Unless the CIA’s critics show more aggressiveness, Wheeler argues, in countering the inevitable torture apologia, the release of the report’s executive summary may not have much effect at all.

And this is assuming that even the executive summary is released in its entirety. After all, the SSCI did not actually declassify anything; it simply voted to send the report to the CIA for redactions and then to the President for declassification review and possible eventual public release. Until the declassification process is complete and that portion of the report is released (which could take months or even years), it will remain under wraps.

With these concerns in mind, a coalition of human rights groups sent a letter to the White House calling for President Obama’s staff to expeditiously lead the declassification of the report, rather than leaving it to the CIA. The groups welcomed CIA Director John Brennan’s pledge “not to stand in the way” of the report’s release, but noted that the agency has an inherent conflict of interest that cannot be overlooked.

“The recent allegations that the CIA searched computers made available to the SSCI, removed documents from them, triggered potential criminal proceedings against congressional staff and took other troubling steps make this inherent conflict of interest very vivid,” the letter says.

This conflict of interest is even more vivid considering that what is at stake is not simply a policy dispute, but clear violations of the law. As media reports based on leaked sections of the report have indicated, CIA agents had illegally detained 26 of the 119 individuals in CIA custody, and the interrogation techniques used on detainees went beyond the methods that had been approved by the Bush Justice Department or CIA’s headquarters (guidelines that were likely overly permissive in the first place).

Also at issue are potential crimes committed including murder and obstruction of justice. As McClatchy reported on April 1, “In the case of the death of Gul Rahman, an Afghan who was shackled, doused with cold water and left in a cold cell partially clothed until he died of hypothermia, the CIA’s internal documents reviewed by the Senate confirm the agency’s culpability.”

A Department of Justice inquiry concluded in August 2012 that there was insufficient evidence to push for the prosecution of individuals in Rahman’s death.
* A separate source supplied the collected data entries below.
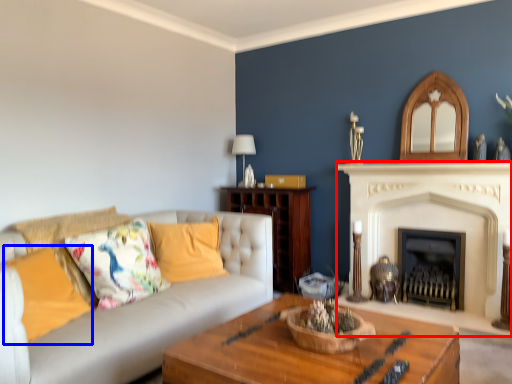
Question: Among these objects, which one is farthest to the camera, fireplace (highlighted by a red box) or pillow (highlighted by a blue box)?

Choices:
 (A) fireplace
 (B) pillow

Answer: (A)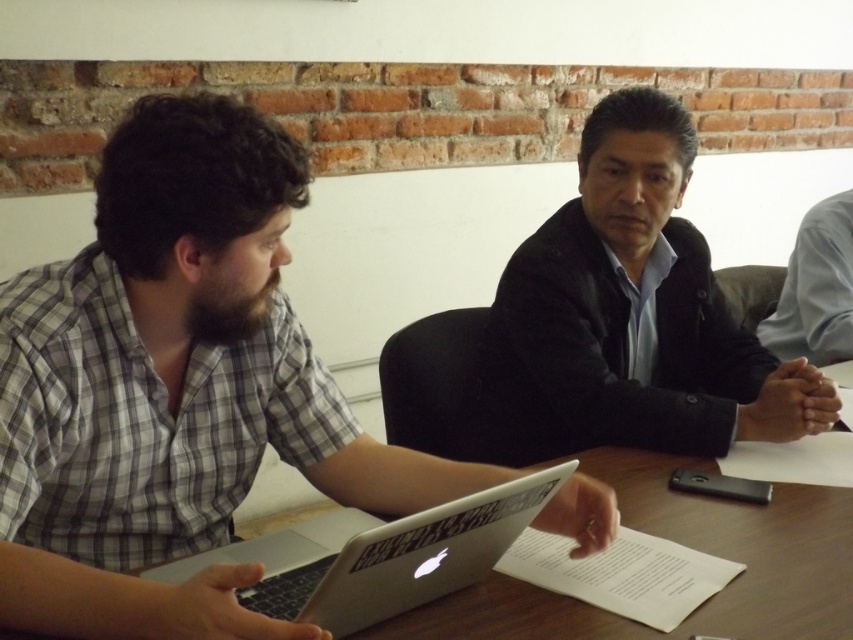
You are a delivery person who needs to place a small package between the black leather jacket at center and the silver metallic laptop at center on the table. The package is 12 inches long. Is there enough space between them to fit the package?

The distance between the black leather jacket at center and the silver metallic laptop at center is 25.47 inches. Since the package is only 12 inches long, there is sufficient space to place it between them.

You are a photographer trying to capture a closeup of the silver metallic laptop at center without the black leather jacket at center blocking the view. Is this possible given their positions?

The black leather jacket at center is further to the viewer than the silver metallic laptop at center, so the jacket is closer to you and would block the view of the laptop. You need to move the jacket or adjust your angle to see the laptop.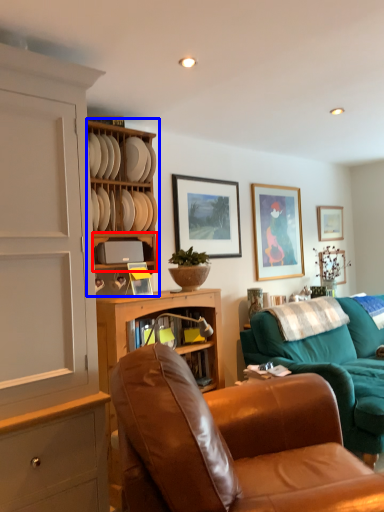
Question: Which point is further to the camera, shelf (highlighted by a red box) or shelf (highlighted by a blue box)?

Choices:
 (A) shelf
 (B) shelf

Answer: (A)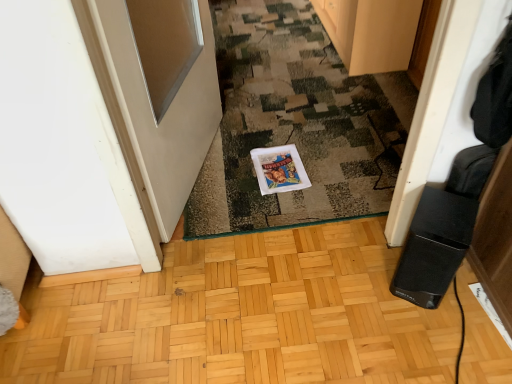
At what (x,y) coordinates should I click in order to perform the action: click on free location above white glossy postcard at center (from a real-world perspective). Please return your answer as a coordinate pair (x, y). This screenshot has height=384, width=512. Looking at the image, I should click on (282, 167).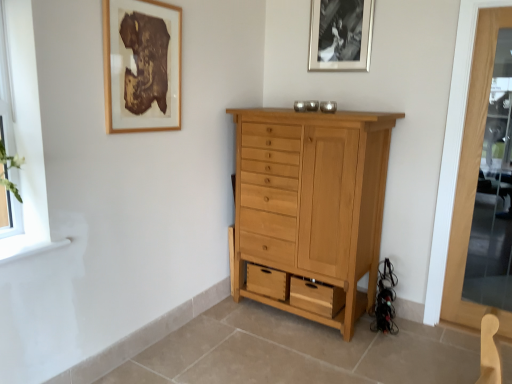
Question: Is wooden picture frame at upper left, the 1th picture frame when ordered from front to back, in contact with transparent glass screen door at right?

Choices:
 (A) no
 (B) yes

Answer: (A)

Question: Can you confirm if wooden picture frame at upper left, which appears as the 2th picture frame when viewed from the back, is smaller than transparent glass screen door at right?

Choices:
 (A) yes
 (B) no

Answer: (A)

Question: From the image's perspective, does wooden picture frame at upper left, placed as the 2th picture frame when sorted from right to left, appear higher than transparent glass screen door at right?

Choices:
 (A) no
 (B) yes

Answer: (B)

Question: From a real-world perspective, is wooden picture frame at upper left, the 1th picture frame when ordered from front to back, below transparent glass screen door at right?

Choices:
 (A) no
 (B) yes

Answer: (A)

Question: Is wooden picture frame at upper left, positioned as the 1th picture frame in left-to-right order, positioned beyond the bounds of transparent glass screen door at right?

Choices:
 (A) no
 (B) yes

Answer: (B)

Question: Is point (444, 147) positioned closer to the camera than point (10, 120)?

Choices:
 (A) closer
 (B) farther

Answer: (B)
As Attorney General Eric Holder said at the time, “Based on the fully developed factual record the Department has declined prosecution because the admissible evidence would not be sufficient to obtain and sustain a conviction beyond a reasonable doubt.”

But according to evidence uncovered by the SSCI, the agency may have tried to “minimize or sanitize that case” in other words, to obstruct justice. “The documents initially make it seem like it was an accident,” a former official told McClatchy. “However, evidence pointed to what it actually was: willful negligence or even negligent homicide.”

So, despite the fact that possible criminal charges including homicide are at stake, potentially implicating individual interrogators as well as their superiors, the CIA is being offered the opportunity to redact any sections of the executive summary that it considers too damaging. The term “conflict of interest” is probably an understatement.

As the human rights coalition put it in its letter to the White House, “It seems obviously inappropriate to permit the agency assessed in the report to decide what parts of it your Administration believes the American people should see.”

Nat Parry is the co-author of Neck Deep: The Disastrous Presidency of George W. Bush. [This story is cross-posted at Essential Opinion.]